WORK INSTRUCTIONS:
(1) In the photofinish camera text, what height range is typical for a camera placed in a stadium stand?
(2) Condense the paragraph of the photofinish camera text that begins "In a first step of the calibration method" into a short bulleted list that keeps its main facts.
(3) Quote the portion of the photofinish camera text between "perpendicular to the ground level. The term" and "parallel to the ground level.", inclusive.

PAGE TEXT:
The present invention focuses on the control of horizontal angle E and the control of tilt (vertical angle) G. The term 'horizontal' as used herein refers to an orientation parallel to the ground level at the surrounding area of the finish line 2. The term 'vertical' herein refers to an orientation perpendicular to the ground level at the surrounding area of the finish line 2. The term 'vertical angle' refers to the angle between the centre axis of the camera and the finish line 2 within a plane

perpendicular to the ground level. The term 'horizontal angle' refers to an angle between the centre axis of the camera and the finish line 2 within a plane parallel to the ground level.

Prior art system had the disadvantage that the calibration and control of the horizontal angle E and vertical angle G had to be done manually. Generally, it takes a lot of experience to adjust fast and correct and all these elements at the same time, as it is possible that after a correct adjustment of a horizontal angle - also referred to as the horizontal camera direction - , a change in the lens zoom could slightly get the horizontal direction off the said line. Moreover, Many of the - volunteer - operators only use such a photofinish system just a few times pro year, or only once, so that they do not get the opportunity to get experienced. If an experienced operator is found, this person (most of the times volunteers) needs to be available always (first arrival in the morning, last to go home, and every event day), so they tend to quit this 'job'. Even when an experienced operator is available, this human operator can not (re)-adjust a (manual or motorized) camera and (manual or motorized) lens in a fraction of a second. In fact, it does take some persons different minutes. This means that if a camera tripod is hit just before or even during a race, this can have catastrophic consequences.

Therefore, there is a need of aligning the camera to the line of passage automatically, or at least largely automatically, so that one person could oversee a couple of photofinish cameras instead of merely one. This alignment requires that the two-dimensional image is an image which represents the plane through the finish line2 , perpendicular to the ground level. The camera registering the image can herein be present at different heights: at ground level, at a level reachable from ground level, for instance 0.5-2 meters, but also at higher levels. In sports stadiums, the stand is typically used for the camera location. It is then typically at a height in a range from 3 to 30 meters. The lateral distance to the line of passage usually increases with the height. However, it is not excluded that the camera hangs at a location anywhere above the line of passage. As such location is reached less easily, automatic calibration is therein even more important.

The calibration method thereto comprises four major steps: (1) setting of position and level of the camera; (2) obtaining an image from the passage line; (3) determination of the horizontal and optionally the vertical angle, and (4) change of camera settings.

In a first step of the calibration method, the horizontal movement F and the horizontal or water level H are controlled. The control of the horizontal movement F is effectively a verification as to whether the camera 8 is positioned in good alignment with the line of passage. If the centre axis of the camera is not aligned with the passage line 2, the camera needs to be shifted in a horizontal movement. The centre axis of the camera 8 is specifically the centre or optical axis of the lens 4. Clearly, this step can be repeated to confirm that the camera is not displaced.

The control of the horizontal or water level H relates to the orientation of the camera. An adequate orientation is such that a level angle between camera and ground level is close to zero. Ideally, the camera is oriented at a level angle of zero degrees. Instead of requiring that a human operator needs to manually set the centre axis of the camera exactly in the extension of the finish line, it may be automated. A horizontal level or 'water level' sensor 16 can signal to the processor 9 whether the camera 8 is indeed positioned horizontally or includes an angle.

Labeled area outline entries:
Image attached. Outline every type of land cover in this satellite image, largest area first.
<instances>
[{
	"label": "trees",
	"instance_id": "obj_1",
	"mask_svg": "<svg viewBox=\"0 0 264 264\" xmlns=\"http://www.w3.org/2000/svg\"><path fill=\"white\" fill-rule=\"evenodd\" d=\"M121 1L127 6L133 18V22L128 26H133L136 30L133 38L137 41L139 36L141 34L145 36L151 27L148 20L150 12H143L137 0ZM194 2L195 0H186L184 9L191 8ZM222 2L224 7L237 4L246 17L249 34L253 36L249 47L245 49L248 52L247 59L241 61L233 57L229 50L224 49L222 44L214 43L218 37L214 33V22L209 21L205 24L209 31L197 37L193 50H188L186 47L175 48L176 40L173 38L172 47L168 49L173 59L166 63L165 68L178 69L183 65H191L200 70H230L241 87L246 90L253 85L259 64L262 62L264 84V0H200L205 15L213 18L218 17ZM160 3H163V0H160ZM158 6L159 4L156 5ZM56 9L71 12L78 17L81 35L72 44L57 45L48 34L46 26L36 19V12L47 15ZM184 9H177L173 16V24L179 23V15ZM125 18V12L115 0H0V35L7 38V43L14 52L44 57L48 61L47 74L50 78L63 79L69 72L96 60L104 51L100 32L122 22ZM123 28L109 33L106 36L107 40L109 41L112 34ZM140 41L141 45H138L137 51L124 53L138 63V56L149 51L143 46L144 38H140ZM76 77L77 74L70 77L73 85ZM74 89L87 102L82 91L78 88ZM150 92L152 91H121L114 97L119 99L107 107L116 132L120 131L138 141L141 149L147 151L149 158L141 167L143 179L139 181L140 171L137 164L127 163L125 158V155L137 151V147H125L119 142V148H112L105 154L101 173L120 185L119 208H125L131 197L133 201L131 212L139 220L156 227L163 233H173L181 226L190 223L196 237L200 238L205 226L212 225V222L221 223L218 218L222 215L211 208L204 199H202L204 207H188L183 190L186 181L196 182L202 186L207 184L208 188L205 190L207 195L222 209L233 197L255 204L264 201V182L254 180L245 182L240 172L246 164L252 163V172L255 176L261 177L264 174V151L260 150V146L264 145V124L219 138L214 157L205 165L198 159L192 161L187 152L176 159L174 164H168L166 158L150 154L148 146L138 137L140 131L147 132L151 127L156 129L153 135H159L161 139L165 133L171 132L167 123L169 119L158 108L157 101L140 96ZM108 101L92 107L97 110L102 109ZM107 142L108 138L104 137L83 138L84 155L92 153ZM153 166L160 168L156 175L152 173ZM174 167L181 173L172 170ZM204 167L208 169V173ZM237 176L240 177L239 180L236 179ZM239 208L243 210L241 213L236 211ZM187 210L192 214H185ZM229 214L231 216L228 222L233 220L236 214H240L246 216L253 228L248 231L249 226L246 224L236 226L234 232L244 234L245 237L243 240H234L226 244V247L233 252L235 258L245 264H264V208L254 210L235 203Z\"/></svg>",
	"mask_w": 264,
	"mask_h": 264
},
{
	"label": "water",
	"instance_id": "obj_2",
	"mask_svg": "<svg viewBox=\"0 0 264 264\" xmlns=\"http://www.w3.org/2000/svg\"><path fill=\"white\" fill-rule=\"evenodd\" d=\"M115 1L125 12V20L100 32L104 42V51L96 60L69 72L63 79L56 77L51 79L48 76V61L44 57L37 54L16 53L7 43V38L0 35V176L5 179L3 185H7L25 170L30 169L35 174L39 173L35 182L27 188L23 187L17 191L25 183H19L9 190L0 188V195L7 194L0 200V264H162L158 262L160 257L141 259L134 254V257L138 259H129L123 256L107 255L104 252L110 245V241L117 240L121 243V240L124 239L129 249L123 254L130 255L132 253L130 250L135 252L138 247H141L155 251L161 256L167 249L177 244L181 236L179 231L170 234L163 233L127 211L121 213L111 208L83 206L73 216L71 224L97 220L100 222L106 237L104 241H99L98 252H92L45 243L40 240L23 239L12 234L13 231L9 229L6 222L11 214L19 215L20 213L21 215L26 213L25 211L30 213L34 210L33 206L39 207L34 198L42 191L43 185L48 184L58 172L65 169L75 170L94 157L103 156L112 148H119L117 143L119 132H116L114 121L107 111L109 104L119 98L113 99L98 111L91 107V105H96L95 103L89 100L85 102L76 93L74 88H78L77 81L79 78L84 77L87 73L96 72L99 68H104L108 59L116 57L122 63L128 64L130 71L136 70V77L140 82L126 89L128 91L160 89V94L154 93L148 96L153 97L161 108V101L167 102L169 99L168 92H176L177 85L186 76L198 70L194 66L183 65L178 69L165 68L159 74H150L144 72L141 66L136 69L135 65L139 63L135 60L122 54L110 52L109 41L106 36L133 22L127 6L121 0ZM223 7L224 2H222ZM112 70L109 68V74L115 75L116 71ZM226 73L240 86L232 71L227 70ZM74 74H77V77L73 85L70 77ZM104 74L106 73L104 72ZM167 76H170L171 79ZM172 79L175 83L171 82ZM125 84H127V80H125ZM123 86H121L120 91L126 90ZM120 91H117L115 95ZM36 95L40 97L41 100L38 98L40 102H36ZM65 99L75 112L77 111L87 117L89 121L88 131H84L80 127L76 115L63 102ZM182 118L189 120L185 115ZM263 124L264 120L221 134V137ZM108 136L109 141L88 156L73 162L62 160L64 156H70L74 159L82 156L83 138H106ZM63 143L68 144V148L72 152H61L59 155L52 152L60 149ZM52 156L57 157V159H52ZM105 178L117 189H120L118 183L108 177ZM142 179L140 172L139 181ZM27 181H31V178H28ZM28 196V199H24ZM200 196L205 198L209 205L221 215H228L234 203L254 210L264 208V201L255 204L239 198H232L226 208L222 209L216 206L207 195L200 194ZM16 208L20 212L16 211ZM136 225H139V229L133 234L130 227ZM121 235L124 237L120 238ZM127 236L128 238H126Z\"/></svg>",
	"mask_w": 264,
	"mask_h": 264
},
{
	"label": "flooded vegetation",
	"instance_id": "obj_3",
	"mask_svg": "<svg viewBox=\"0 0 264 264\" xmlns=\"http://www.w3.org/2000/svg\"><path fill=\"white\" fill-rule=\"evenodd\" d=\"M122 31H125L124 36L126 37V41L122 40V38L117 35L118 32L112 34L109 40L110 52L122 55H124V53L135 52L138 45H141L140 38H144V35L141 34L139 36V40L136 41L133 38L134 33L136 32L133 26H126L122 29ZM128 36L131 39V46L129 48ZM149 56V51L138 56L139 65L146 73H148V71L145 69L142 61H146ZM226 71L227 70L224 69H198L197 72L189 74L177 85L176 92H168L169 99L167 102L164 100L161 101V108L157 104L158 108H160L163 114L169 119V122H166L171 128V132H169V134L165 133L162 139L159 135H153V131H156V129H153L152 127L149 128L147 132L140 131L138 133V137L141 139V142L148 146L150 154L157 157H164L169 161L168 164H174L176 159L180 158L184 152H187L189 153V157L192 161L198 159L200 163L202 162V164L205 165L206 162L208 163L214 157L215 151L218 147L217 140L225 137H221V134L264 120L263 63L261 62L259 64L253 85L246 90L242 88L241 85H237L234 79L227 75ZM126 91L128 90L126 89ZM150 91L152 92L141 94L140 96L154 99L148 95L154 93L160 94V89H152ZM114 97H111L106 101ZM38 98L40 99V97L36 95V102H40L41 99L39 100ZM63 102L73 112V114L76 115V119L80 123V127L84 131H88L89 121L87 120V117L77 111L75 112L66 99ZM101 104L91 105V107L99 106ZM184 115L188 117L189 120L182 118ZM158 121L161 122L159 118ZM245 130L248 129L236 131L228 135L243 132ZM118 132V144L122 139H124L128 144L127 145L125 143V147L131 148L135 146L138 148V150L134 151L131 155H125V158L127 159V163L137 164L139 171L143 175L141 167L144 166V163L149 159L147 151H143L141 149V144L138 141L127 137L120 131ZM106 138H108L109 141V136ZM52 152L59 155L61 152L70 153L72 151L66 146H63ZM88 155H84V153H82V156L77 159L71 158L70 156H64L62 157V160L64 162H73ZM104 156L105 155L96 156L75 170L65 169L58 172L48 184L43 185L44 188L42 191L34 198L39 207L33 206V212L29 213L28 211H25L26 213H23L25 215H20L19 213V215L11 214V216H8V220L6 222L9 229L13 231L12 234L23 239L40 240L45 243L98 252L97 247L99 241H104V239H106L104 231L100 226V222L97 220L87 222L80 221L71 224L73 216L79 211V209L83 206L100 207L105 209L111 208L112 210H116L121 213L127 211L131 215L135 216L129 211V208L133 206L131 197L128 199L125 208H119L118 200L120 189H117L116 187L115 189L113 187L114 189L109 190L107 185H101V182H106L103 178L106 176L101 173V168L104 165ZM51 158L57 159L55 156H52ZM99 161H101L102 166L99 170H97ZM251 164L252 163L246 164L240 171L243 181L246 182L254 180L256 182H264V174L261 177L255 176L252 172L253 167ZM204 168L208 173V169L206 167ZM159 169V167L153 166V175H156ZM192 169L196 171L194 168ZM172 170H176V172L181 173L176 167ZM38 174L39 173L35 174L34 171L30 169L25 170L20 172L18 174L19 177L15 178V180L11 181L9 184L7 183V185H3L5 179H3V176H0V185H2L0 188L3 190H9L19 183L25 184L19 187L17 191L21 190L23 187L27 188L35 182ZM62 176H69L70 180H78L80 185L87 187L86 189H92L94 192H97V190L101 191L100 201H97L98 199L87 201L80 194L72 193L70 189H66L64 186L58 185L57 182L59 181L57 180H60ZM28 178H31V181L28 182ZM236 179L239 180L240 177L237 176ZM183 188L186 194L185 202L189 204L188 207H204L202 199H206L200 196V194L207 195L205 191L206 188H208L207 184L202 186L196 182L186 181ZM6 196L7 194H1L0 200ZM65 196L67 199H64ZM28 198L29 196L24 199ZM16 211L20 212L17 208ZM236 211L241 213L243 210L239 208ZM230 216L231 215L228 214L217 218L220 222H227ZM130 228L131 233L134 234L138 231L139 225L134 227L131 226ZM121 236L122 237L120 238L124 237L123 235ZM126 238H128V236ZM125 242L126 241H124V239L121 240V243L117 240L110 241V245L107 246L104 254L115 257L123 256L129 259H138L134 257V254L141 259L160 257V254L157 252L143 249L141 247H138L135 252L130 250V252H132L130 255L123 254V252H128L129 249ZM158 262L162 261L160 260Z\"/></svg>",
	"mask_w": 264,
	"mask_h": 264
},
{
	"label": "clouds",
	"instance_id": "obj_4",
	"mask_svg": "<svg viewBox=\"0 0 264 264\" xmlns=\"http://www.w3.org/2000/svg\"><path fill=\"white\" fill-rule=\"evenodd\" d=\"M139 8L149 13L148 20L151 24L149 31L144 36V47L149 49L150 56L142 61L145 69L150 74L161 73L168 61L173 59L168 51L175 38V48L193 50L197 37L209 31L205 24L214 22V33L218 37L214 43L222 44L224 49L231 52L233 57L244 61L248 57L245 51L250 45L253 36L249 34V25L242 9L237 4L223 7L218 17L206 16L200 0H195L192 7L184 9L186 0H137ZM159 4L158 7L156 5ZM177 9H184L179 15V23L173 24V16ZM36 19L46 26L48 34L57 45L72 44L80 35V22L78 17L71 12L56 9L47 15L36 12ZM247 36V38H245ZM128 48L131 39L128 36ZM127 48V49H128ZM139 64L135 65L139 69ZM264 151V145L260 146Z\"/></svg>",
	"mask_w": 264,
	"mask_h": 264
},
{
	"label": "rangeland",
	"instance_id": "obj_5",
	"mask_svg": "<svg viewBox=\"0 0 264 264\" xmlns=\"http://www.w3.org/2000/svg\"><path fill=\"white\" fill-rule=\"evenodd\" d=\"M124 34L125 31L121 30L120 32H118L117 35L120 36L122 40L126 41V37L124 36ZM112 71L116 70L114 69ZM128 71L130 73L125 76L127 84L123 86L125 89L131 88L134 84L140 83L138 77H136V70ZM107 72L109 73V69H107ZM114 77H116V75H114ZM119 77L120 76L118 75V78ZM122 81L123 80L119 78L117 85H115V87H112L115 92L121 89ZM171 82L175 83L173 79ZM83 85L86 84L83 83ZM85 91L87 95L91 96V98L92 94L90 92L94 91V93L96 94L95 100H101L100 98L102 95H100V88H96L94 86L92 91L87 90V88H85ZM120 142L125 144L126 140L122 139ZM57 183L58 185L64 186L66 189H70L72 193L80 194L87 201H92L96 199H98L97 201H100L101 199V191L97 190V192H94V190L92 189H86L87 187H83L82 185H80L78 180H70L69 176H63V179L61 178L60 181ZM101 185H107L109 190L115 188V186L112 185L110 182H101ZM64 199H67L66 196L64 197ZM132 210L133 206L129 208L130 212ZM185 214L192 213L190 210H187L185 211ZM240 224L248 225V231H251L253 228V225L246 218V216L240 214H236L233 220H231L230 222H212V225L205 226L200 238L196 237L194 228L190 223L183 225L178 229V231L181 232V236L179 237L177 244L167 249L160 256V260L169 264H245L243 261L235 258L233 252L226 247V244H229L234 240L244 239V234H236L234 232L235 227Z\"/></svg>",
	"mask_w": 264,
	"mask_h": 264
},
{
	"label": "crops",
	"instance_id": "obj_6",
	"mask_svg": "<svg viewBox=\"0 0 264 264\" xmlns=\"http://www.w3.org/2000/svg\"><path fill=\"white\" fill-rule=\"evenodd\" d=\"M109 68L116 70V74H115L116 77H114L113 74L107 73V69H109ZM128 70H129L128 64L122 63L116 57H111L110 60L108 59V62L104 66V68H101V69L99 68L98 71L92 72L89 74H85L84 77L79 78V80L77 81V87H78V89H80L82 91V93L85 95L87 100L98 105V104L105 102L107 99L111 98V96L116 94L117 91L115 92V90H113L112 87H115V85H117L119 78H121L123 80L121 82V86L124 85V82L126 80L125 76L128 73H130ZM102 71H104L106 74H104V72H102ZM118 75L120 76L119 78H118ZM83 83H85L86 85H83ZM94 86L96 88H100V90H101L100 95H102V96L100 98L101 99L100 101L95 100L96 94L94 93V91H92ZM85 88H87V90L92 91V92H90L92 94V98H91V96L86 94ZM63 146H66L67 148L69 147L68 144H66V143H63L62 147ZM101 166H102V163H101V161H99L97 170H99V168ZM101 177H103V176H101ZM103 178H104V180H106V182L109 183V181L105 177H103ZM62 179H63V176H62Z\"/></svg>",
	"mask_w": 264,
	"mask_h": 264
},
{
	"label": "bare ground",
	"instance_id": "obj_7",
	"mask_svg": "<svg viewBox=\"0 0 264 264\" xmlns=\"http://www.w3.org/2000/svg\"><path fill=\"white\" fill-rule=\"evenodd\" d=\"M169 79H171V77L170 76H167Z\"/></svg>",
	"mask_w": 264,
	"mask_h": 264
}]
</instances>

EXPECTED RESPONSES:
(1) From 3 to 30 meters.

(2)
- The first calibration step controls horizontal movement F and the horizontal or water level H.
- Controlling horizontal movement F checks whether camera 8 is well aligned with the line of passage.
- If the camera's center axis (the optical axis of lens 4) is not aligned with passage line 2, the camera must be shifted horizontally.
- This step can be repeated to confirm that the camera has not been displaced.

(3)
perpendicular to the ground level. The term 'horizontal angle' refers to an angle between the centre axis of the camera and the finish line 2 within a plane parallel to the ground level.